[Opening Text for analysis section]

In high school I started playing a collectable card game or CCG called Magic: the Gathering. This game would soon come to dominate my young social circle. My friends and I would scrap together what little money we had as adolescents to play this game. Our cards become our treasures – we’d only get rid of them, for well, more cards. Magic cards are interesting, they exist as both the rules of play like the Boardwalk card in the family’s copy of Monopoly and as a game piece like a rook or bishop from chess. Yet, they also exist akin to marbles or baseball cards – they’re randomly distributed, and the object has perceived value for its own sake. Each magic card has unique fantasy art in addition to the game information.
As I read Justin Hogson’s book Post-Digital Rhetoric and the New Aesthetic. I couldn’t help but think back on CCGs that I had played so much. Hogson calls attention to the new aesthetic preferences of a pastry toaster and how it understands its place in the world. A concept that might sound strange to anyone that hasn’t read anything about new aesthetics or new materialism. Hogson anticipates his audience’s confusion.
He writes, “this kind of speculating stems from the primary view that all objects exist equally and that there is always withdraw present in the ways in which individuals engage, understand, and think with any object; an object is never fully present to humans particularly not in how it (the object) might understand that presence … Meaning the pastry toaster is always more than just a pastry toaster but never less than the gathering of human relations with it” (62).

[Closing Text for analysis section]

▶ _Assigned task_
Copy out, word for word, the stretch of the piece about Magic cards that opens with the words containing "In high school" and closes with "the game information.".

[Opening Collected data section]

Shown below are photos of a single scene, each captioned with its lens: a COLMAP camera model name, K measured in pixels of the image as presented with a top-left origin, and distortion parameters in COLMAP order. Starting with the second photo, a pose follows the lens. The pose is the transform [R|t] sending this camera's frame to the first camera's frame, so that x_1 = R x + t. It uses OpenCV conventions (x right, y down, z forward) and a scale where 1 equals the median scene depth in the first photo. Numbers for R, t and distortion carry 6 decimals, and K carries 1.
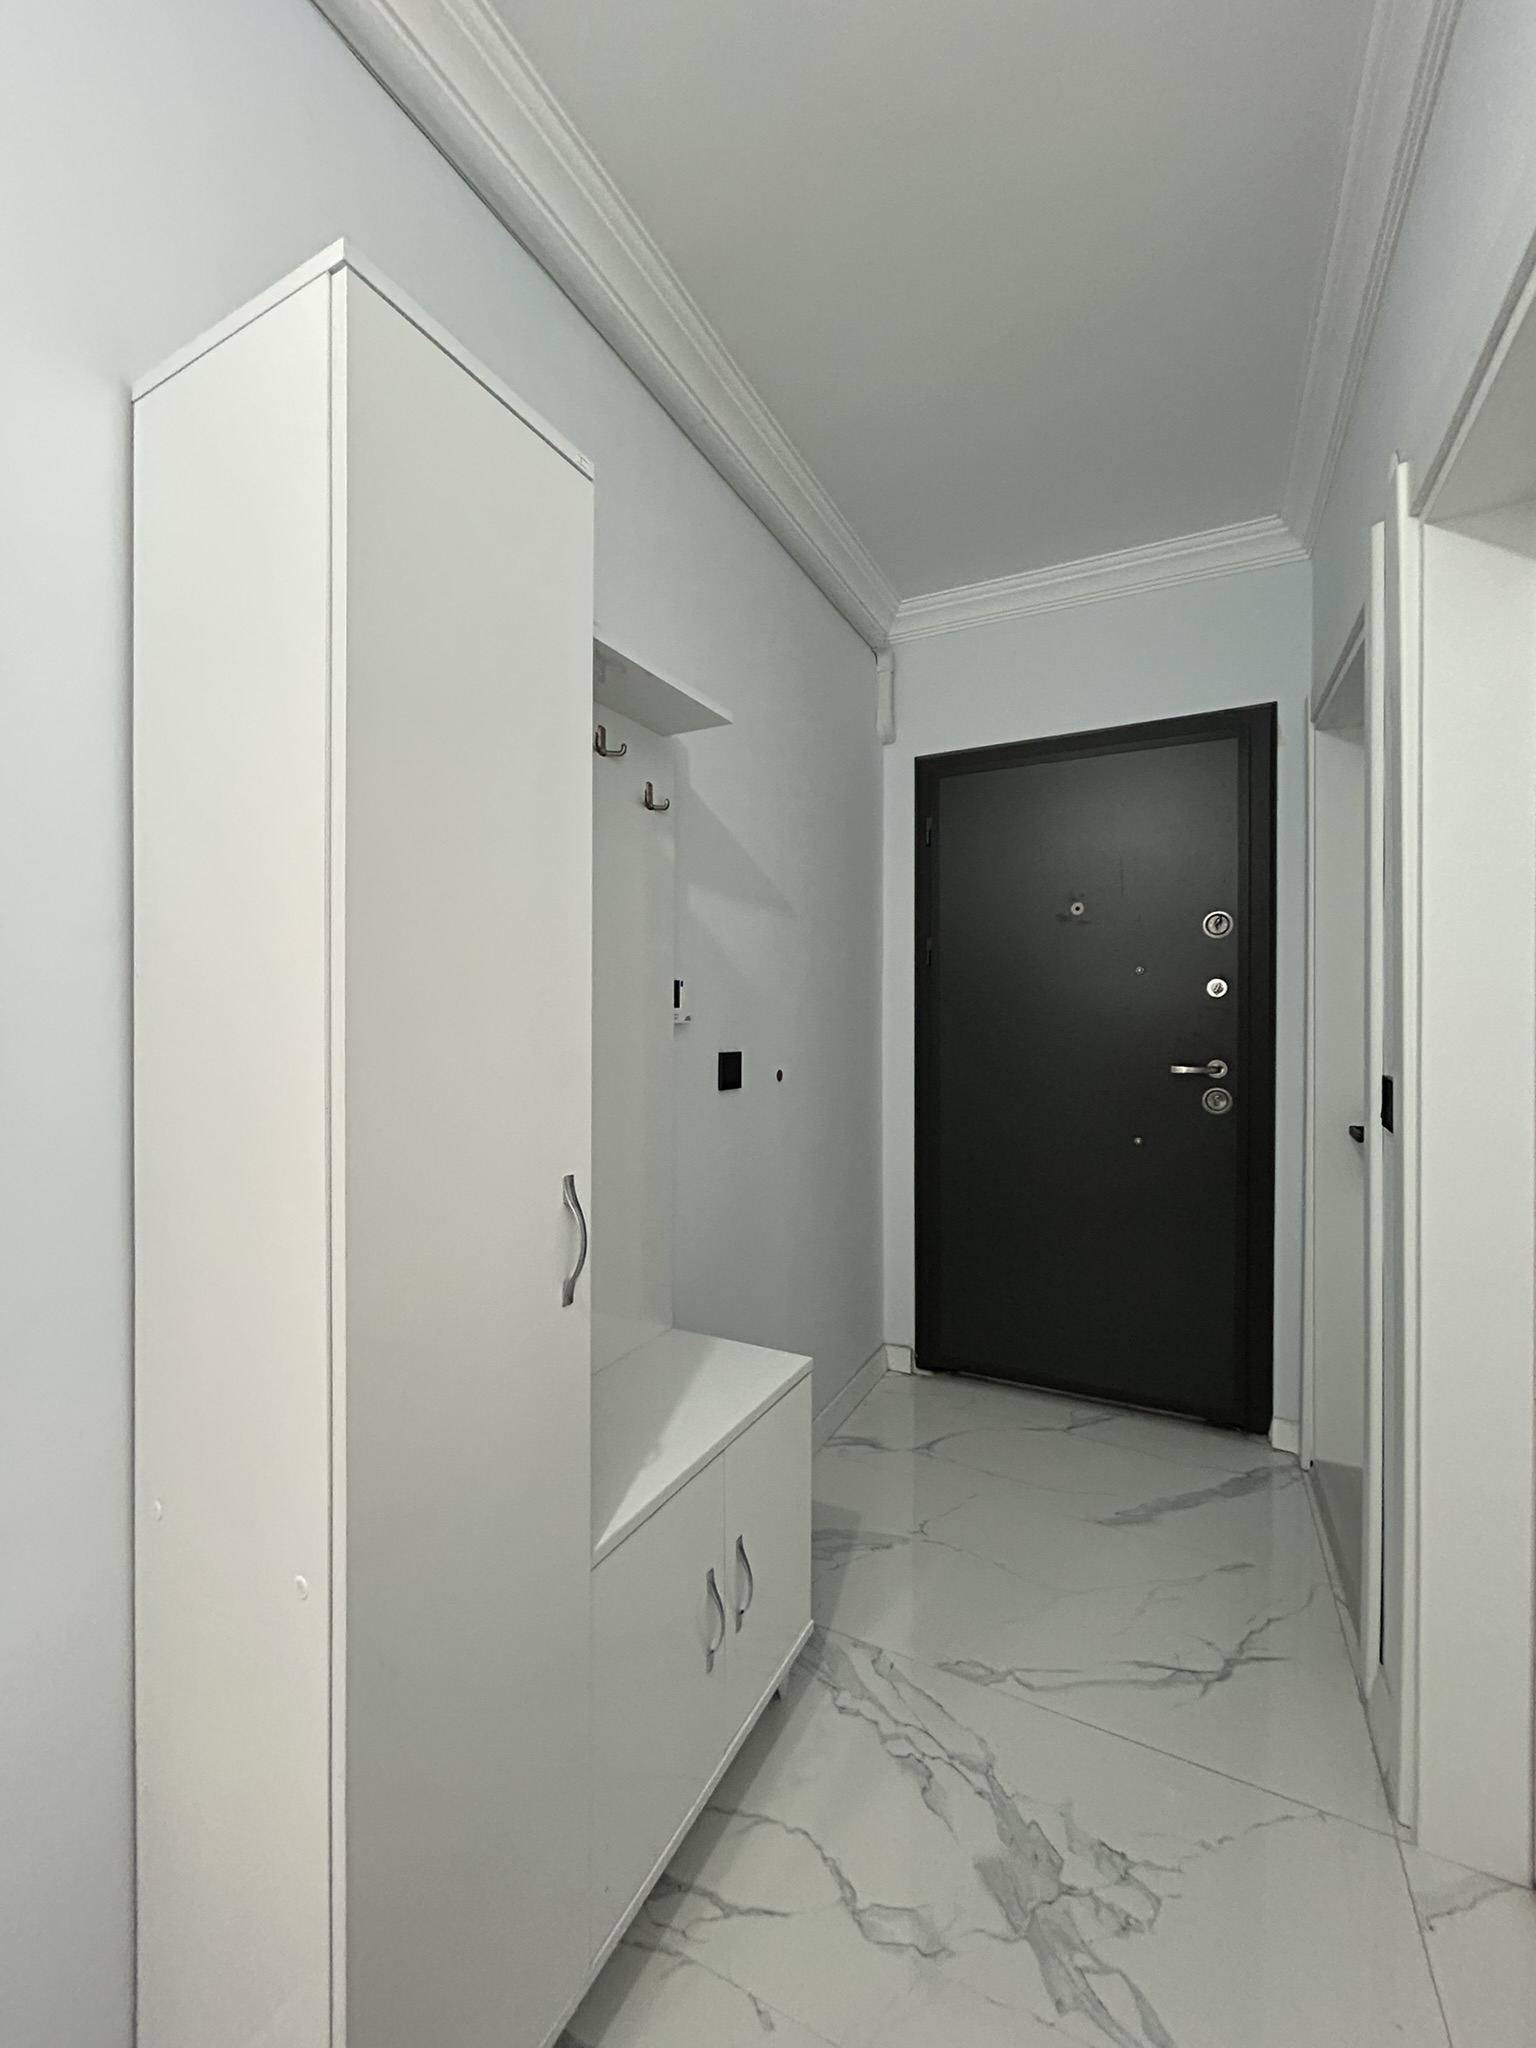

[Closing Collected data section]

▶ _Solution_
In high school I started playing a collectable card game or CCG called Magic: the Gathering. This game would soon come to dominate my young social circle. My friends and I would scrap together what little money we had as adolescents to play this game. Our cards become our treasures – we’d only get rid of them, for well, more cards. Magic cards are interesting, they exist as both the rules of play like the Boardwalk card in the family’s copy of Monopoly and as a game piece like a rook or bishop from chess. Yet, they also exist akin to marbles or baseball cards – they’re randomly distributed, and the object has perceived value for its own sake. Each magic card has unique fantasy art in addition to the game information.